Naharnet

Erdogan Party Hits the Hustings ahead of Turkey Vote

A week ahead of Turkey's second election in five months, President Recep Tayyip Erdogan's party is working overtime to try to reclaim its parliamentary majority, in a climate of tension fueled by the Ankara attacks and the reignited Kurdish conflict.

Prime Minister Ahmet Davutoglu, leader of the dominant Justice and Development Party (AKP), is holding a mass campaign rally in Istanbul on Sunday, hoping to drum up enough support to defy the opinion polls that predict a replay of the June vote.

Turkey is on edge after the October 10 Ankara bombings -- the worst in the country's history -- and security has been ramped up in the run-up to the November 1 poll.

The outcome of the last election stunned the AKP, which after 13 years dominating the political scene won just 40.6 percent of the vote and lost its absolute control of parliament, partly due to the strong performance of the pro-Kurdish Peoples' Democratic Party (HDP).

The result was also a severe personal defeat for Erdogan, who had been banking on winning a clear popular mandate for his plans to expand his role into a powerful US-style executive presidency.

And after failing to form a coalition government after the June 7 vote, Davutoglu is pounding the election trail once more -- but facing a vastly different landscape, with the country more polarized than ever.

Since late July, fierce fighting has raged between Turkish security forces and the rebels of the Kurdistan Workers' Party (PKK), shattering a fragile peace process launched three years ago.

Fear is also stalking the streets after the double suicide bombing on a pro-Kurdish peace rally in the heart of the capital on October 10 that killed 102 people and has been blamed on the Islamic State group.
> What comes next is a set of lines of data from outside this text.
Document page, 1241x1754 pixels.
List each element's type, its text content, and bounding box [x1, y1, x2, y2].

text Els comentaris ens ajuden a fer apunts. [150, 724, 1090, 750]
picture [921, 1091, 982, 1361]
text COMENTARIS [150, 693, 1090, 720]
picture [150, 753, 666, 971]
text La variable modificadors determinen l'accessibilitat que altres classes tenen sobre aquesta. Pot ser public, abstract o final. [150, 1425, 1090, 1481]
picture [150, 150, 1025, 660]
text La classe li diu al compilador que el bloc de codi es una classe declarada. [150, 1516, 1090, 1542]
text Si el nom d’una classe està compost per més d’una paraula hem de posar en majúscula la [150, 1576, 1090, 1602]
The attack followed a bombing in town of Suruc on the border with Syria in June that claimed 34 lives and thrust Turkey into a "war on terrorism" against both IS extremists and Kurdish rebels.

Latest opinion polls give the AKP between 40 and 43 percent of the vote but under half of the 550 seats in parliament -- a result which would again force it to share power or organize yet another election.

Erdogan, the long-serving prime minister turned president, is now criss-crossing the country, telling the people he is the guarantor of security and unity in Turkey: "It's me or chaos".

"We will not allow this country to be swallowed by the fire raging in the region, we will not allow it become a country where treachery thrives," he said.

The conservative Islamist-rooted party -- once credited with rebuilding Turkey after years of instability and a deep financial crisis -- is seeking to woo the nationalist vote.

"If the AKP loses power, criminal gangs will roam and the 'white Toros' will be back," his prime minister Davutoglu warned this week, referring to the cars used by death squads in countless unsolved murders and disappearances in the turbulent 1990s.

The AKP has declared the HDP -- led by the charismatic Selahattin Demirtas -- its number one enemy in the election campaign, branding it an accomplice of the PKK "terrorists".

The opposition in turn has accused Erdogan of security lapses over the Ankara attack and failing to crack down on IS, and laid the blame for the resumption of the Kurdish conflict squarely at his door.

"The state is a serial killer," Demirtas charged after the Ankara bombings.

Many of those killed were HDP members, including two of its candidates for parliament, and the HDP has been forced to cancel major campaign rallies because of security fears.

Underscoring the tensions, 12 people were injured in a scuffle on Sunday between Turks and ethnic Kurds as hundreds of Turkish citizens gathered at the embassy to vote.

"The whole world is worried about Turkey... political polarization has put us in this situation," said Kemal Kilicdaroglu, leader of the main opposition Republican People's Party (CHP).